Neuer Datenschutz-Albtraum für Nutzer von Dating-Apps: Mehrere über den Apple Store vertriebene iOS-Anwendungen, die sich an die LGBTQ+-Community sowie Liebhaber von Sugar Dating und BDSM richten, haben im großen Stil hochsensible Inhalte durchsickern lassen. Insgesamt seien fast 1,5 Millionen private Nutzerfotos der Apps BDSM People, Chica, Translove, Pink und Brish kompromittiert worden, berichtet das Forscherteam des litauischen Portals Cybernews. Darunter seien explizite Bilder, die sich User in privaten Nachrichten untereinander zugeschickt hätten. Dies setze die Betroffenen, die auf einen erhöhten Schutz ihrer Privatsphäre angewiesen seien, einem gesteigerten Risiko etwa für Anfeindungen aus.
Der Entwickler der Anwendungen, die Firma M.A.D. Mobile Apps Developers, veröffentlichte laut dem Bericht eigentlich geheim zu haltende Informationen wie Schlüssel für Programmierschnittstellen (APIs), Passwörter oder Verschlüsselungskeys zusammen mit den Quelltexten der Apps. Das ist gefährlich, da in Client-Anwendungen hinterlegte Anmeldeinformationen für jedermann zugänglich sind. Angreifer könnten sie so leicht missbrauchen, um Zugriff auf Systeme zu erhalten. In diesem Fall gewährten die durchgesickerten Geheimnisse Cybernews zufolge teils Zugriff auf Nutzerfotos in Storage-Buckets in der Google Cloud. Diese Speicherplätze seien ohne Passwortschutz zugänglich gewesen.
Unter den öffentlich einsehbaren Aufnahmen waren dem Team zufolge neben denen aus Direktnachrichten auch Profilfotos, öffentliche Beiträge, Bilder zur Profilverifizierung sowie aufgrund von Regelverstößen entfernte Fotos. Allein aus der BDSM People-App sollen 541.000 private Bilder einsehbar gewesen sein, darunter 90.000 aus Messages, die sich User untereinander schickten. Bei der Sugar-Daddy-App Chica seien 133.000 Bilder abgeflossen, ebenfalls teils aus privaten Chats. Die drei anderen LGBTQ+-Dating-Apps mit der gleichen Architektur haben laut den Forschern über 1,1 Millionen Bilder offengelegt. Auf eine Bitte um Stellungnahme habe M.A.D. bislang nicht reagiert. Die Anwendungen kommen auf Download-Zahlen im Bereich zwischen mehreren Zehntausenden und Hunderttausenden.

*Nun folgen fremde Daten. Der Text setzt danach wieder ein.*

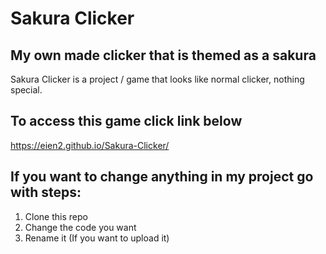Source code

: # Sakura Clicker


## My own made clicker that is themed as a sakura

Sakura Clicker is a project / game that looks like normal clicker, nothing special.

## To access this game click link below

https://eien2.github.io/Sakura-Clicker/

## If you want to change anything in my project go with steps:

1. Clone this repo
2. Change the code you want
3. Rename it (If you want to upload it)

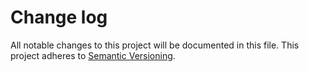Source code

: Change log
===========

All notable changes to this project will be documented in this file.
This project adheres to [Semantic Versioning](http://semver.org/).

Böswillige Akteure nutzten häufig hochsensible geleakte Inhalte für Erpressung, Social Engineering und Versuche, den beruflichen Ruf einer Person zu schädigen, geben die Autoren zu bedenken. Ferner könnten Betroffene einer erhöhten Gefahr von Belästigungen ausgesetzt sein. Da Homosexualität in einigen Ländern illegal sei, sei dort das Risiko der Verfolgung von App-Nutzern am größten. Die verräterischen Speicherbuckets enthielten zwar keine konkreten Identitätsdaten wie Nutzernamen, E-Mails oder Nachrichten. Trotzdem könnten böswillige Akteure mithilfe offen verfügbarer Techniken wie der umgekehrten Bildsuche mit biometrischer Gesichtserkennung Personen hinter den Fotos ausfindig machen.
Die Forscher entdeckten das Leck nach einer groß angelegten Untersuchung. Das Team lud dafür 156.000 iOS-Apps herunter – etwa 8 Prozent aller Anwendungen im Apple Store. Sie entdeckten dabei, dass Entwickler vielfach Anmeldeinformationen fest codiert im Quelltext hinterlassen, die für jedermann zugänglich sind: 71 Prozent der analysierten Apps gaben demnach "mindestens ein Geheimnis preis", wobei der Code einer durchschnittlichen App 5,2 solcher "Secrets" enthüllt habe. Die Stiftung Warentest kritisierte schon vor Längerem einen oft mangelhaften Datenschutz bei Dating-Apps wie Tinder, Lovoo, Parship, Lesarion und Grindr. Der Betreiber der zuletzt genannten Plattform soll in Norwegen eine Millionenstrafe wegen der Weitergabe persönlicher Informationen für gezielte Werbung an Dritte zahlen.